Some of the frames removed from Christeen; labeled, cleaned and ready to be reinstalled

If you ever have a chance to stop by during the busy holiday season, this week and next week will be high activity weeks with a lot going on. Make the trip down to the Western Waterfront and say HI to the Christeen and meet some of the guys involved in getting her back in the water in the spring.

Josh & Joe - What's next?

Friday, December 10, 2010


The temperature is dropping and winter has officially settled in with ice forming in Cold Spring Harbor and Oyster Bay not too far behind with more cold weather on tap. However, the colder weather has not slowed the pace of the shipwrights and volunteers working on Christeen. The deconstruction process is approaching its half-way point as most of the frames have been cut and removed from the keel on the starboard side.

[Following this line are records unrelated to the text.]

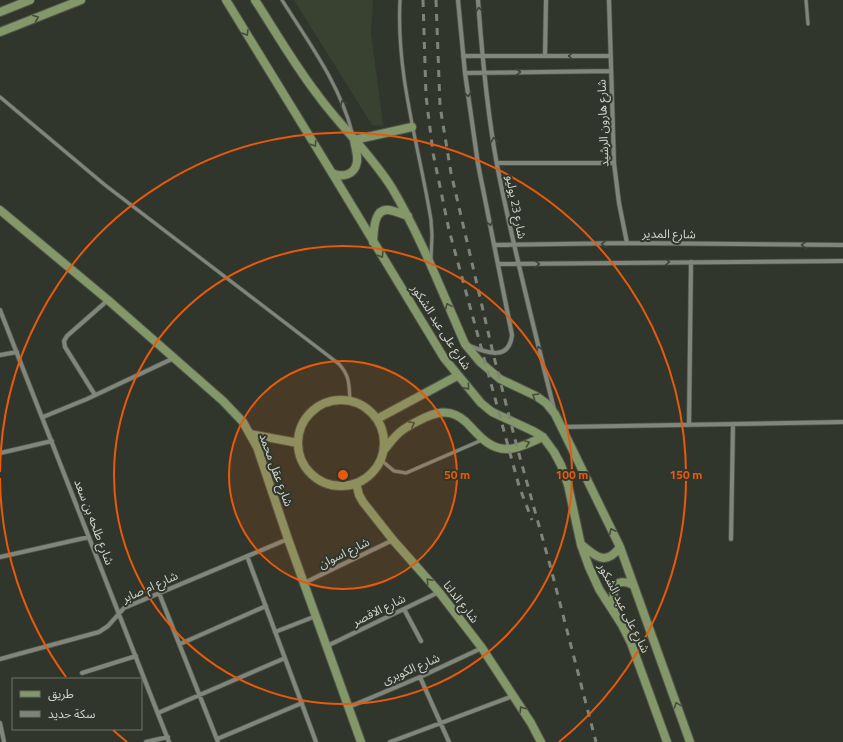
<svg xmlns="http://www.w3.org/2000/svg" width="843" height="742" font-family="'Titillium Web','Noto Sans Arabic',sans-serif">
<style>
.built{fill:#394131}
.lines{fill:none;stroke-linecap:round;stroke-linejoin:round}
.lane-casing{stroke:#50554c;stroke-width:4.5}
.street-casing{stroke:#50554c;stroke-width:5.5}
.secondary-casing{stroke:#50554c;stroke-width:10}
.lane{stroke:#80867a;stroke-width:3}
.street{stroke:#80867a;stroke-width:4}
.secondary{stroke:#839769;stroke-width:8}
.rail{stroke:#7f847b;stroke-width:3;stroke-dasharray:7 7;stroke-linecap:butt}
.oneway{stroke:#3d4238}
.oneway2{stroke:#464e3b}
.ring{fill:none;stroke:#e8590c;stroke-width:2}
.labels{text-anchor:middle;stroke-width:4;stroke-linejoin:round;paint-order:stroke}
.street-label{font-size:12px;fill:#d0d4cd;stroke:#31362c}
.centre{fill:#e8590c;stroke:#31362c;stroke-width:2}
.ring-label{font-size:12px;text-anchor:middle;font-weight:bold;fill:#e8590c;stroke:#31362c;stroke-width:4;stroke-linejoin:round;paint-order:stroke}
</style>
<rect width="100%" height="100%" fill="#31362c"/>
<path class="built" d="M294,0H373L371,32L383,126L372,125Z"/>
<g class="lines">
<defs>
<path id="lane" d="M282,0C309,43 339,83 352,132
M400,0C396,76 419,146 431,220L432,235L431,260
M806,0L808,24
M0,97L105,185L339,364C350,376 349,385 350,401
M381,460L394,471L406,473L482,440"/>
<path id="street" d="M458,0L465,73L478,164L512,335C509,361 487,353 470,346
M478,0C482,55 487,111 497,165C513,247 534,328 554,409
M609,0L614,163L619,203L627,243
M463,56H610
M545,56L546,0
M465,73L611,71
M497,163H614
M494,245L627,243L843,245
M498,264L843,261
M0,310L169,742
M0,355L17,352
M95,395L65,347L64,341L67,336L108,300
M43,417L87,399L174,358
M689,425L691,262
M561,427L843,422
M0,453L52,441
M731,539L733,424
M247,556L316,742
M0,557L89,537
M304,583L393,540
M159,593L218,742
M404,609L421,641
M275,632L316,616
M180,644L266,606
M327,646L439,592
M0,659L99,632L108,626L124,608L288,539
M82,673L136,656
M420,677L449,742
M349,707L420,677L482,648
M158,713L285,658
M0,723L4,742
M217,739L302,703
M146,742L168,737
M390,742L513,696"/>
<path id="secondary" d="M226,0L332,173L444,358L481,403L492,412L533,431L543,437L554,452L561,465L568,485L581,545L589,567L599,589L622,625L631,643L667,742
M255,0C275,31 294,64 317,94C340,126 371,154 392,188C421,237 442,292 465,344L480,362L500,379L536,396L546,403L555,414L620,547L690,742
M0,12L30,0
M0,32L81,0
M332,173C342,178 355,175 357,162C358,155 355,147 354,140L412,127
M0,210L108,300L223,401L243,422L257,447L288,539L361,742
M373,242C374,232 373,208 389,210C395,211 402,214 408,216
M298 443a43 43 0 1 1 86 0a43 43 0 1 1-86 0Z
M377,419L457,376
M250,434L298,443
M384,450C389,444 394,437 400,432C406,427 412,424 418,421C435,412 450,407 466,422C478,434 489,450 508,449C519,449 533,441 543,437
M356,483L359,495L363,502L393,540L439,592L482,648L531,723L541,742
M582,545C596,557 606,566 620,547
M614,612C613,597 610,574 633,585"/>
</defs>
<use href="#lane" class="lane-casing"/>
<use href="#street" class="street-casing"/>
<use href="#secondary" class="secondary-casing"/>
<use href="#lane" class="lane"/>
<use href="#street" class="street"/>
<use href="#secondary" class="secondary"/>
<path class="rail" d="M423,0L426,96L433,153L449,230L519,486L532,520
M436,0L440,106L451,173L493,353L517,447L550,565L596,742"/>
</g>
<defs><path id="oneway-chevron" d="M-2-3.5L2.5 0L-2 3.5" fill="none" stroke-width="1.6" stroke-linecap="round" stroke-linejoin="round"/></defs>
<g class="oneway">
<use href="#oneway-chevron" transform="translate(479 10) rotate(-95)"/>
<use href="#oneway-chevron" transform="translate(571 56) rotate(-179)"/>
<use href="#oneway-chevron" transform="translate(518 72)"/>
<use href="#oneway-chevron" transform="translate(468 94) rotate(83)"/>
<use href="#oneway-chevron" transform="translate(343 103) rotate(-112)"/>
<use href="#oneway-chevron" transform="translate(494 140) rotate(-98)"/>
<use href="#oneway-chevron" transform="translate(490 223) rotate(79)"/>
<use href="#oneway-chevron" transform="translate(604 244) rotate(179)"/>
<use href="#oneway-chevron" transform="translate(804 245) rotate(-179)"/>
<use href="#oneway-chevron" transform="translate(667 262) rotate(-1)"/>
<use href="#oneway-chevron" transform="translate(537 264) rotate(-1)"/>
<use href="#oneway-chevron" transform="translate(539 349) rotate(-104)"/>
</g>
<g class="oneway2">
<use href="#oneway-chevron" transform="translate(36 18) rotate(-21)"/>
<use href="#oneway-chevron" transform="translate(246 33) rotate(59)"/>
<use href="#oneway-chevron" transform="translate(314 144) rotate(58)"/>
<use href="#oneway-chevron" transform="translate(381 255) rotate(59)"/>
<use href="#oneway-chevron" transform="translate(448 306) rotate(-114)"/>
<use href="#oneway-chevron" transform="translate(467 387) rotate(49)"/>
<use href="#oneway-chevron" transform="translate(535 396) rotate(-148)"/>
<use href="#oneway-chevron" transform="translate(412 424) rotate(-28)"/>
<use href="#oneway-chevron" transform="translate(527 443) rotate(-20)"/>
<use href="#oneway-chevron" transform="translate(612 531) rotate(-116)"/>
<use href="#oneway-chevron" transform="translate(429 581) rotate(-131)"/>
<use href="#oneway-chevron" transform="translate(677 705) rotate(-110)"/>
<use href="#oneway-chevron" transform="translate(522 709) rotate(-123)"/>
</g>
<circle cx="343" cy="475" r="114" fill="#e8590c" fill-opacity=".12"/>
<g class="ring">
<circle cx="343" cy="475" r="114"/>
<circle cx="343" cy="475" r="229"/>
<path d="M127 742A343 343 0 0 1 113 730M66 677A343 343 0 0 1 0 478M0 472A343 343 0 1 1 559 742"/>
</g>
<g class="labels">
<g class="street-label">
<text transform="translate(603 123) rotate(-92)" y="4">شارع هارون الرشيد</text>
<text transform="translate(516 207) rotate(79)" y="4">شارع 23 يوليو</text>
<text transform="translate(669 234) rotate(1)" y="4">شارع المدير</text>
<text transform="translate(441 327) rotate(57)" y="4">شارع على عبد الشكور</text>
<text transform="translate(276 470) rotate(70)" y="4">شارع عقل محمد</text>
<text transform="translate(94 522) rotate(69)" y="4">شارع طلحه بن سعد</text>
<text transform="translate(344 553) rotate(-26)" y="4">شارع اسوان</text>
<text transform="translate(150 587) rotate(-24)" y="4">شارع ام صابر</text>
<text transform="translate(461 602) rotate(52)" y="4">شارع الدلتا</text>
<text transform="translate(624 608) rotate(63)" y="4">شارع على عبد الشكور</text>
<text transform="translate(379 610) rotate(-26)" y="4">شارع الاقصر</text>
<text transform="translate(411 669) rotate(-23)" y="4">شارع الكوبرى</text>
</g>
</g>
<circle cx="343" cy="475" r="6" class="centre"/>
<g class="ring-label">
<text x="457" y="479">50 m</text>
<text x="572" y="479">100 m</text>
<text x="686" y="479">150 m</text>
</g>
<rect x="12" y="678" width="130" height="52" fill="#31362c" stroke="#71756c"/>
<rect x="20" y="691" width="20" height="6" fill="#839769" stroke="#71756c"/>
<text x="48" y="698" font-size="12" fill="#d0d4cd">طريق</text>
<rect x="20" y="711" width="20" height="6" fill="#7f847b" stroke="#71756c"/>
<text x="48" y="718" font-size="12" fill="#d0d4cd">سكة حديد</text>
</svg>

Volunteers remove nails from planks

Volunteers plug the nail holes in the frames

It is exciting to imagine a boat suspended from the strength of its frames, deck and deck beams but if any boat can handle the stress as she has over the past 10 sailing seasons dutifully taking people of all ages out on the bay to learn about the marine environment; Christeen has proven she can handle the pressure, literally.  As frames are cut away from her keel more and more weight is transferred away from the keel and into the skeleton of the boat. She was built or overbuilt as a working boat and the frames and deck beams are broad and strong easily handling the weight of the hull transferred from the keel. 
Frames removed from keel
This is an exciting time and progress can easily be seen, if you were thinking about stopping by but weren’t sure of the time, you can’t go wrong with any of the days leading up to the end of the year.  The guys will be here until they take the week of the 27th off for the holidays.

Shipwright removing frames

Volunteers sharpen rip saw blades

Monday, December 6, 2010


The past week was a busy one for Christeen as her repairs over the winter continue to move forward.

All planks necessary for the keel repair both outboard and inboard were removed from her frames. All but one plank was removed completely intact and undamaged. The planks, which were removed, are getting treated and prepped so they are ready to get refastened to the boat once the keel repair is finished. The fact the removal of the planks went so well is a testament to how the boat was constructed during her restoration in 1998. The volunteers and shipwright deserve a big round of applause for building the boat so well. Even the wedges used to hold the frames in place where they were mortised into the keel were easy to remove - a huge relief. Because of how well everything has progressed to date the project is ahead of schedule. Work on the centerboard has even begun.  Volunteers have been working the centerboard under supervision of the shipwrights.  During the past week it has been completely stripped down to new metal, cleaned and repaired.  We will begin to cut wood to sandwich the metal board in the middle to give it greater torsion strength and rigidity.  Once the wood has been fitted fiberglass and epoxy will wrap the entire piece to make it water-poof and strong.

Even though the repairs began just two months ago, a lot has already happened and fortunately the project has gotten off to a very strong start!